> _Consigne_
Recopiez mot pour mot, dans l'hommage à René Guitton, tout le passage qui va de « Un hommage sous » jusqu'à « je l’ai rencontré. ».

> _Passage extrait_
- - -

Un hommage sous forme de chronique à René Guitton
Médias et réseaux sociaux : le lien occasionnel du néant.
Lorsque j’étais enfant, puis adolescent, j’entendais souvent parler d’un académicien nommé Jean Guitton « philosophe et écrivain catholique français, membre de l’Académie française, mort le 21 mars 1999 à Paris 5ᵉ. » J’étais moi-même le filleul d’André Frossard, un autre Académicien, un autre écrivain catholique connu pour son Dieu existe, je l’ai rencontré.
Et puis ma vie m’a donné le plaisir de faire la rencontre de René Guitton alors que je dirigeais les Éditions de Radio France entre 1997 et 2008. J’ai fait sa connaissance en l’an 2000 alors qu’il dirigeait les Éditions n°1. Nous avons coédité sur mon avec idée avec France Inter La mémoire de l’encre, les 365 plus belles pages de la littérature française, sorte de bibliothèque idéale rêvée par les grands invités et par les grandes relations de Jacques Chancel, écrivains, penseurs, personnalités politiques, comédiens, journalistes… Une amitié est née. Nous nous sommes ensuite souvent croisés avec René dans des salons du livre.
René Guitton était éditeur, auteur, spécialiste des religions. Il avait commencé sa carrière comme journaliste et producteur au sein du groupe RTL-CLT. De 1976 à 1983, il avait été directeur de la production puis directeur général des services créatifs de la société Polydor, puis directeur général du Carrère Disques, Télévision puis Édition.
Président des Victoires de la musique en 1992, il avait rejoint le groupe Hachette en 1995 comme directeur général des Éditions No 1 avant de devenir directeur de collection aux Éditions Calmann-Lévy et de ne se consacrer qu’à son œuvre. Auteur d’une vingtaine de livres, présélectionné au prix interallié 2015, lauréat de cinq prix littéraires parmi lesquels “Si nous nous taisons“, Prix Montyon de littérature et de philosophie de l’Académie Française, Prix Lyautey de l’Académie des sciences, et prix Liberté. “Ces Chrétiens qu’on assassine“, prix des Droits de l’Homme, chercheur et voyageur inlassable René Guitton avait étudié les grands courants religieux monothéistes, la philosophie et les systèmes de pensée. Défenseur ardent de la dignité humaine, passeur infatigable des religions et des cultures entre les peuples, il œuvrait depuis de nombreuses années pour un dialogue philosophique, spirituel et religieux entre l’Orient et l’Occident.

- - -

> _Données étudiées_
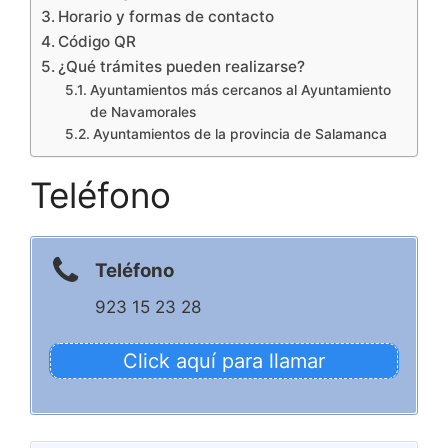
Horario y formas de contacto
Código QR
¿Qué trámites pueden realizarse?
Ayuntamientos más cercanos al Ayuntamiento
de Navamorales
Ayuntamientos de la provincia de Salamanca
Teléfono
Teléfono
923 15 23 28
Click aquí para llamar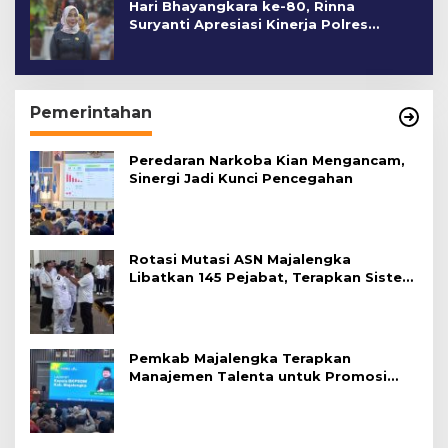
Hari Bhayangkara ke-80, Rinna
Suryanti Apresiasi Kinerja Polres
Cirebon Kota
Pemerintahan
Peredaran Narkoba Kian Mengancam,
Sinergi Jadi Kunci Pencegahan
Rotasi Mutasi ASN Majalengka
Libatkan 145 Pejabat, Terapkan Sistem
Merit
Pemkab Majalengka Terapkan
Manajemen Talenta untuk Promosi
ASN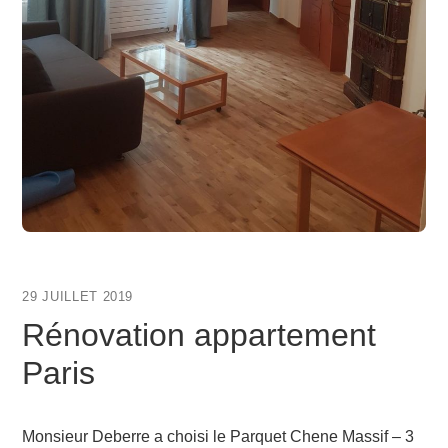
29 JUILLET 2019
Rénovation appartement
Paris
Monsieur Deberre a choisi le Parquet Chene Massif – 3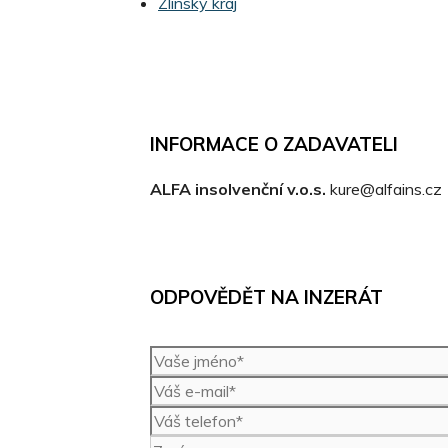
Zlínský kraj
INFORMACE O ZADAVATELI
ALFA insolvenční v.o.s.
kure@alfains.cz
ODPOVĚDĚT NA INZERÁT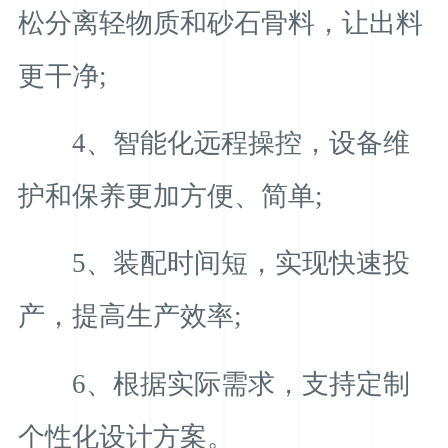
松分离轻物质和砂石骨料，让出料
更干净;
4、智能化远程操控，设备维
护和保养更加方便、简单;
5、装配时间短，实现快速投
产，提高生产效率;
6、根据实际需求，支持定制
个性化设计方案。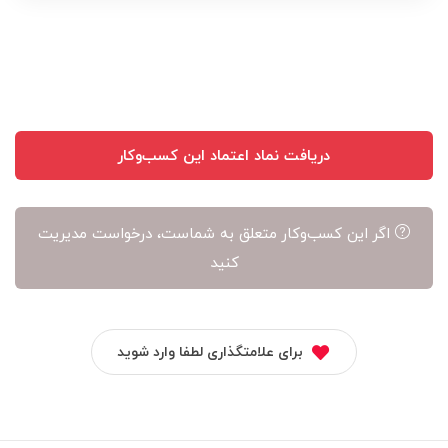
نویسنده
آن
است
دریافت نماد اعتماد این کسب‌وکار
اگر این کسب‌وکار متعلق به شماست، درخواست مدیریت
کنید
برای علامتگذاری لطفا وارد شوید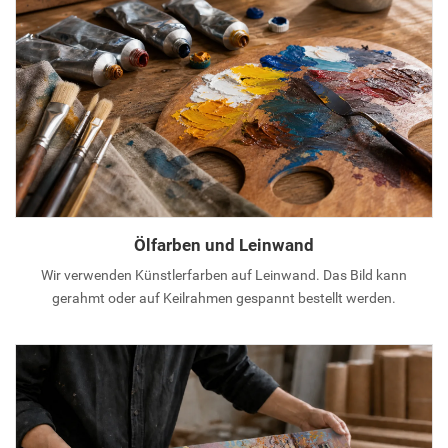
Ölfarben und Leinwand
Wir verwenden Künstlerfarben auf Leinwand. Das Bild kann
gerahmt oder auf Keilrahmen gespannt bestellt werden.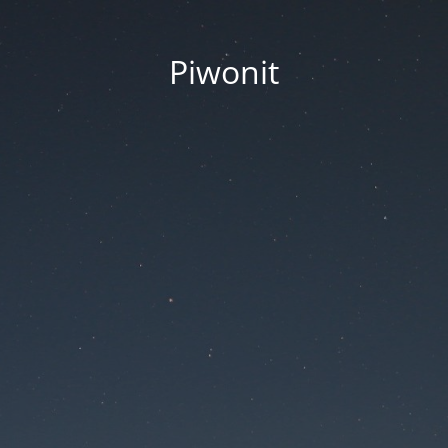
Piwonit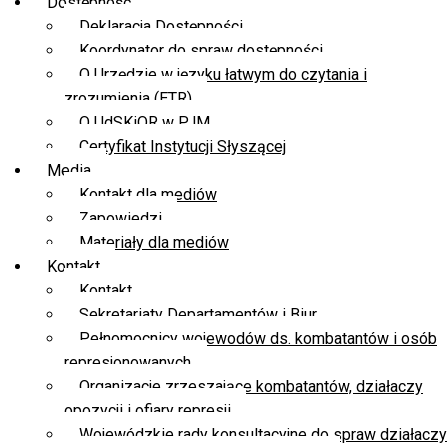
Dostępność
Deklaracja Dostępności
Koordynator do spraw dostępności
O Urzędzie w języku łatwym do czytania i
zrozumienia (ETR)
O UdSKiOR w PJM
Certyfikat Instytucji Słyszącej
Media
Kontakt dla mediów
Zapowiedzi
Materiały dla mediów
Kontakt
Kontakt
Sekretariaty Departamentów i Biur
Pełnomocnicy wojewodów ds. kombatantów i osób
represjonowanych
Organizacje zrzeszające kombatantów, działaczy
opozycji i ofiary represji
Wojewódzkie rady konsultacyjne do spraw działaczy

- - -

> _Tâche accomplie_
Un hommage sous forme de chronique à René Guitton
Médias et réseaux sociaux : le lien occasionnel du néant.
Lorsque j’étais enfant, puis adolescent, j’entendais souvent parler d’un académicien nommé Jean Guitton « philosophe et écrivain catholique français, membre de l’Académie française, mort le 21 mars 1999 à Paris 5ᵉ. » J’étais moi-même le filleul d’André Frossard, un autre Académicien, un autre écrivain catholique connu pour son Dieu existe, je l’ai rencontré.